Con el tiempo armé una rutina corta que reviso antes de cualquier análisis: primero, confirmar el CRS de cada objeto por separado, con st_crs() para lo vectorial o crs() para lo raster, sin asumir nada por el nombre del archivo. Segundo, fijarme si los números son chicos —algo como -39, en grados— o gigantes —algo como 5580000, en metros—, porque esa diferencia de escala ya avisa si estás mezclando sistemas antes de que R tire el primer error. Tercero, mover siempre la capa liviana hacia el sistema de la pesada, nunca al revés. Y cuarto, anotar el código EPSG correcto en algún lado —arriba del script, en un cuaderno, donde sea— antes de seguir con cualquier otro paso del análisis.

Raimundo, un conocido de las salidas de senderismo, una vez me preguntó —con ese tono de escéptico amable que tiene— para qué servía tanto lío con números si al final el mapa se ve igual de verde. Le respondí que no es lo mismo: un CRS mal puesto no cambia cómo se ve la imagen, cambia si lo que estás midiendo es real.

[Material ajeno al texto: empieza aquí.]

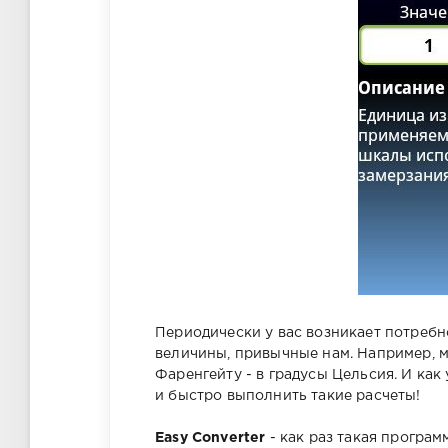
Периодически у вас возникает потребн
величины, привычные нам. Например, м
Фаренгейту - в градусы Цельсия. И как
и быстро выполнить такие расчеты!
Easy Converter
- как раз такая программ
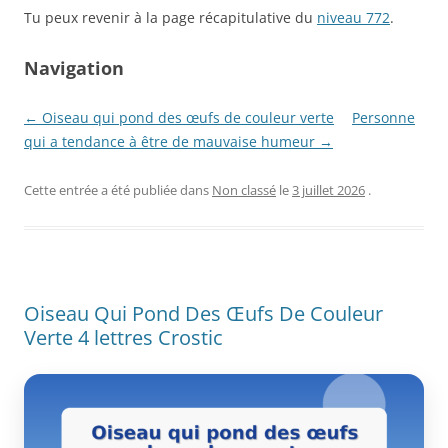
Tu peux revenir à la page récapitulative du
niveau 772
.
Navigation
← Oiseau qui pond des œufs de couleur verte
Personne
qui a tendance à être de mauvaise humeur →
Cette entrée a été publiée dans
Non classé
le
3 juillet 2026
.
Oiseau Qui Pond Des Œufs De Couleur
Verte 4 lettres Crostic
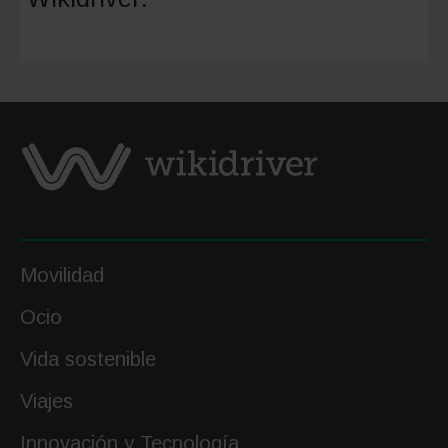
revoluci
de
la
carga
eléctric
Movilidad
Ocio
Vida sostenible
Viajes
Innovación y Tecnología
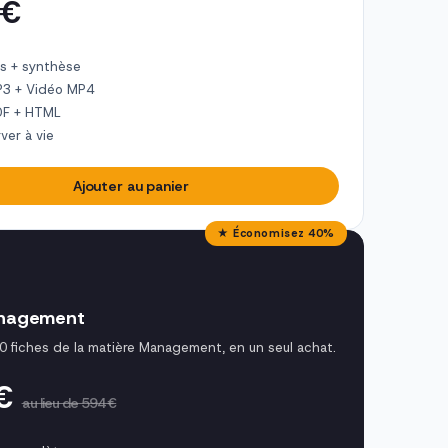
 €
s + synthèse
P3 + Vidéo MP4
DF + HTML
ver à vie
Ajouter au panier
★ Économisez 40%
nagement
0 fiches de la matière Management, en un seul achat.
 €
au lieu de 594 €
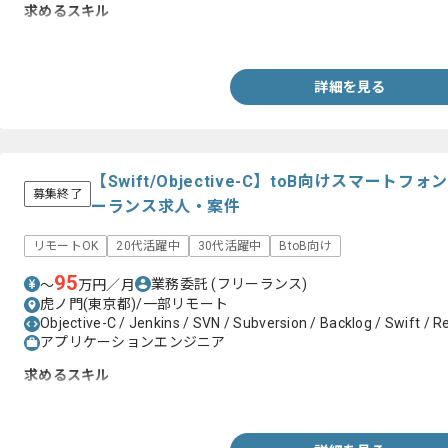
求めるスキル
・JavaによるWeb開発～運用の経験(5年以上)
詳細を見る
【Swift/Objective-C】toB向けスマー
募集終了
ーランス求人・案件
リモートOK
20代活躍中
30代活躍中
BtoB向け
95
業務委託
(フリーランス)
〜
万円／月
虎ノ門(東京都)/一部リモート
Objective-C / Jenkins / SVN / Subversion / Backlog / Swift / 
アプリケーションエンジニア
求めるスキル
・Objective-CやSwift での iOS アプリ開発経験(3年以上)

Sin las capas alineadas, cualquier cálculo de superficie, de distancia o de cambio en el tiempo queda construido sobre un supuesto falso, aunque el mapa en pantalla se vea perfectamente normal.

Quien llega hasta acá sin venir de geografía ni de programación puede quedarse tranquilo: este aprendizaje autodidacta se arma de a poco, sin curso formal de por medio, y ya conté ese proceso completo en mi experiencia aprendiendo teledetección con R sin ser programadora. Una vez que el CRS deja de ser un problema, se abren varias puertas: calcular el índice NDVI a partir de las bandas espectrales de Sentinel-2, recortar un raster con el shapefile de tu zona de estudio, o incluso avanzar hacia el modelado de distribución de especies con Maxent. Ninguna de esas cosas funciona si las capas de partida no están, primero, hablando el mismo idioma de coordenadas.

Quédate con una sola idea de todo esto: revisa el CRS antes de cualquier otra cosa, no después de que el mapa salga mal. Cuesta un segundo comprobarlo con código y ahorra tardes enteras tratando de entender por qué tu bosque terminó en medio del océano.